*Work instruction*. Quote all entries in full, exactly.
++++ Dataset excerpts ++++
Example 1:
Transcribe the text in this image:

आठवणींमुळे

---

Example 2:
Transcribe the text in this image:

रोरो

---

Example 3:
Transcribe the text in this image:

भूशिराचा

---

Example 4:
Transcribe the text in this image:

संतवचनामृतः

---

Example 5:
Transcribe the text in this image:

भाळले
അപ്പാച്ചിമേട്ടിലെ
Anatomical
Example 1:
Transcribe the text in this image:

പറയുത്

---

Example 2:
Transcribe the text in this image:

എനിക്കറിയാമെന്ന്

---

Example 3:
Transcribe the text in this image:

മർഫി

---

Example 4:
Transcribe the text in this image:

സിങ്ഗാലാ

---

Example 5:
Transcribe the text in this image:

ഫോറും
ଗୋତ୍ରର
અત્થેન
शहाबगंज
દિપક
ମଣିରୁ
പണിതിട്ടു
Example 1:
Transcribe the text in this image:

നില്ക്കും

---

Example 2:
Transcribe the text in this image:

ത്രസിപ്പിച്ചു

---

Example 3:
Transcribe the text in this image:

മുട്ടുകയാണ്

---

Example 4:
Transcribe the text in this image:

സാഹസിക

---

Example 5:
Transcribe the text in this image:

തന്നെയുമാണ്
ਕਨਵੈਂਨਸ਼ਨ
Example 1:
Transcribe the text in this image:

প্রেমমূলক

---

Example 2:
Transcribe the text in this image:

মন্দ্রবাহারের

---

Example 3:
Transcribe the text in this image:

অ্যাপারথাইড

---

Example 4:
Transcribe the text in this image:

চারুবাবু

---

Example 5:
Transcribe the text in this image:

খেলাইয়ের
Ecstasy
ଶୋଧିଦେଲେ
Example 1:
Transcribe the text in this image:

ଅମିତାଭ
++++
*Response to this exercise*.
Example 1:
Transcribe the text in this image:

आठवणींमुळे

---

Example 2:
Transcribe the text in this image:

रोरो

---

Example 3:
Transcribe the text in this image:

भूशिराचा

---

Example 4:
Transcribe the text in this image:

संतवचनामृतः

---

Example 5:
Transcribe the text in this image:

भाळले
അപ്പാച്ചിമേട്ടിലെ
Anatomical
Example 1:
Transcribe the text in this image:

പറയുത്

---

Example 2:
Transcribe the text in this image:

എനിക്കറിയാമെന്ന്

---

Example 3:
Transcribe the text in this image:

മർഫി

---

Example 4:
Transcribe the text in this image:

സിങ്ഗാലാ

---

Example 5:
Transcribe the text in this image:

ഫോറും
ଗୋତ୍ରର
અત્થેન
शहाबगंज
દિપક
ମଣିରୁ
പണിതിട്ടു
Example 1:
Transcribe the text in this image:

നില്ക്കും

---

Example 2:
Transcribe the text in this image:

ത്രസിപ്പിച്ചു

---

Example 3:
Transcribe the text in this image:

മുട്ടുകയാണ്

---

Example 4:
Transcribe the text in this image:

സാഹസിക

---

Example 5:
Transcribe the text in this image:

തന്നെയുമാണ്
ਕਨਵੈਂਨਸ਼ਨ
Example 1:
Transcribe the text in this image:

প্রেমমূলক

---

Example 2:
Transcribe the text in this image:

মন্দ্রবাহারের

---

Example 3:
Transcribe the text in this image:

অ্যাপারথাইড

---

Example 4:
Transcribe the text in this image:

চারুবাবু

---

Example 5:
Transcribe the text in this image:

খেলাইয়ের
Ecstasy
ଶୋଧିଦେଲେ
Example 1:
Transcribe the text in this image:

ଅମିତାଭ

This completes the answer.